Alen Mašović

Personal information
- Date of birth: 7 August 1994 (age 31)
- Place of birth: Novi Pazar, FR Yugoslavia
- Height: 1.87 m (6 ft 2 in)
- Positions: Forward; left wing;

Team information
- Current team: Voždovac

Youth career
- OFK AS Novi Pazar
- 0000–2012: Partizan
- 2012–2013: Borac Čačak

Senior career*
- Years: Team / Apps / (Gls)
- 2013–2015: Borac Čačak / 29 / (1)
- 2015–2016: Voždovac / 24 / (2)
- 2016–2017: Čukarički / 7 / (0)
- 2017–2020: Voždovac / 71 / (13)
- 2020–2021: Machida Zelvia / 28 / (1)
- 2021–2022: Voždovac / 28 / (2)
- 2022: Nasaf / 5 / (1)
- 2023–2024: Tuzla City / 18 / (5)
- 2024: Dečić / 13 / (2)
- 2025: Qizilqum / 11 / (3)
- 2025-: Voždovac / 0 / (0)

International career^{‡}
- 2015: Serbia U-23 / 1 / (1)

= Alen Mašović =

Serbian footballer

Alen Mašović (Ален Машовић; born 7 August 1994) is a Serbian footballer who plays as a forward for Voždovac.

==Club career==
Born in Novi Pazar, he played in the youth teams of FK Partizan before coming to Borac Čačak.

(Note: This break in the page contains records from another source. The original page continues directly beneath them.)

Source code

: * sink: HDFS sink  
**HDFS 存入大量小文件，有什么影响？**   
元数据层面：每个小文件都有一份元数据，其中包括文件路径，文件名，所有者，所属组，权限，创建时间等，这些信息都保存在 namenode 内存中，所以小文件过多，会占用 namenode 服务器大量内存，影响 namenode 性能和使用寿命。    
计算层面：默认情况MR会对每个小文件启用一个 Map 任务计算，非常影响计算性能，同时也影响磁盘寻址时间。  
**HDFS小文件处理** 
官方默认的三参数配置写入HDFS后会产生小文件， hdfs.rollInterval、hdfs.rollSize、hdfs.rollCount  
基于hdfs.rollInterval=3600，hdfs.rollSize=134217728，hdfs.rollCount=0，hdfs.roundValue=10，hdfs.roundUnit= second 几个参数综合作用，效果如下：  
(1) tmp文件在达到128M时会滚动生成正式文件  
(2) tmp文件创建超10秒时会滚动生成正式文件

On 21 July 2015, he signed with Voždovac.

On 4 August 2021, he returned to Voždovac.

In January 2025, Alen Mašović joined Qizilqum from FK Dečić as a free agent. During the 2025 season, he played 11 matches in the Uzbekistan Super League, scoring 3 goals, and made 1 appearance in the Uzbekistan Cup, in which he scored once. In total, he played 12 official matches and scored 4 goals for the club. In July 2025, he left Qizilqum to join Voždovac as a free agent.

On 5 August 2025, he returned to Voždovac.